Moses tells B’nei Yisrael that they will live a fulfilled and prosperous life if they keep HaShem’s commandments (Devarim 7:12 ff). They would have no fear of the Canaanites already living in what would become Eretz Yisrael, but as part of its conquest they would have to destroy all forms of Canaanite idol worship. He also reminds them of their earlier acts of rebellion, including the Golden Calf and the spies’ report. Subsequently he also champions their cause by asking HaShem to recall the merits of the Patriarchs; and then returns to Mount Sinai to receive a second set of tablets which are placed in the Ark.

It is in Ekev that we find the second paragraph of the Shema (ibid 11:13-22), following on from the first paragraph last week. There is a major distinction between the two paragraphs; the first is aimed at the individual –Ve’ahavta (“And you [singular] shall love”) – while the second refers to the entire congregation – Vehaya im shamoah tishme’u el mitzvotai (“And it will be if you [plural] listen to My commandments”).

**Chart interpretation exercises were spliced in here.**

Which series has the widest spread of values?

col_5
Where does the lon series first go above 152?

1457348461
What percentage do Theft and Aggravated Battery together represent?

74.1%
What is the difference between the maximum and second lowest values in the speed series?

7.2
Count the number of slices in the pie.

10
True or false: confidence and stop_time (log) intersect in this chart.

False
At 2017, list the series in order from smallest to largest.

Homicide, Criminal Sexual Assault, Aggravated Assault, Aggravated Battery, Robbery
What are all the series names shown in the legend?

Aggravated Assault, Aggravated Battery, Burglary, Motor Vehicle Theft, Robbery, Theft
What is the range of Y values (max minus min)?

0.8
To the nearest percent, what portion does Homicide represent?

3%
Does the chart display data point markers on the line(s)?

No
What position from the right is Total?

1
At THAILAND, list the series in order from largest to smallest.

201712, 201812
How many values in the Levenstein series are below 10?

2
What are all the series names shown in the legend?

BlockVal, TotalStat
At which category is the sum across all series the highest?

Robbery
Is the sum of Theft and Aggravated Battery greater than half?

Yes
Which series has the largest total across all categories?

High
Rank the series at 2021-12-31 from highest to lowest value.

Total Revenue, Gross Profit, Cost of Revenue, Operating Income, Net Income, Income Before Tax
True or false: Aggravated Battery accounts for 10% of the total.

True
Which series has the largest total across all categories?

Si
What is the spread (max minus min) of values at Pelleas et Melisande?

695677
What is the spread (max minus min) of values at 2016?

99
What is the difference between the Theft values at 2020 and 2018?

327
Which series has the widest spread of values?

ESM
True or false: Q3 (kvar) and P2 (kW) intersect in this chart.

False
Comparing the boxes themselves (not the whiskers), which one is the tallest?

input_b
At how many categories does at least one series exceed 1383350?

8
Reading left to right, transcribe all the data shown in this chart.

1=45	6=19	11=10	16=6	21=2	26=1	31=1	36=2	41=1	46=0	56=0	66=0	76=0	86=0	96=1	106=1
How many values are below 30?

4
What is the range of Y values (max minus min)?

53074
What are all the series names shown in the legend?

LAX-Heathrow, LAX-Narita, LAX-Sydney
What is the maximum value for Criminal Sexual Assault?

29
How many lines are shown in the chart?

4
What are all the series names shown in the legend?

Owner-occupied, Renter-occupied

Our Sages explain that the most effective way of keeping certain mitzvot is through a group (eg, tefillah [prayer] and limmud [learning]); others, such as those in the first part of the Shema, are to forge a personal connection with HaShem which individuals need to express in their own way. Similarly, reward and punishment are only mentioned in the second paragraph: the incentive of reward can best be achieved through an increase in the number of collective mitzvot.

Just as Moses had told B’nei Yisrael that HaShem required love, fear and observance of the mitzvot, it is equally incumbent on us to continue to reinforce those teachings from generation to generation so that this message can be heard just as clearly today.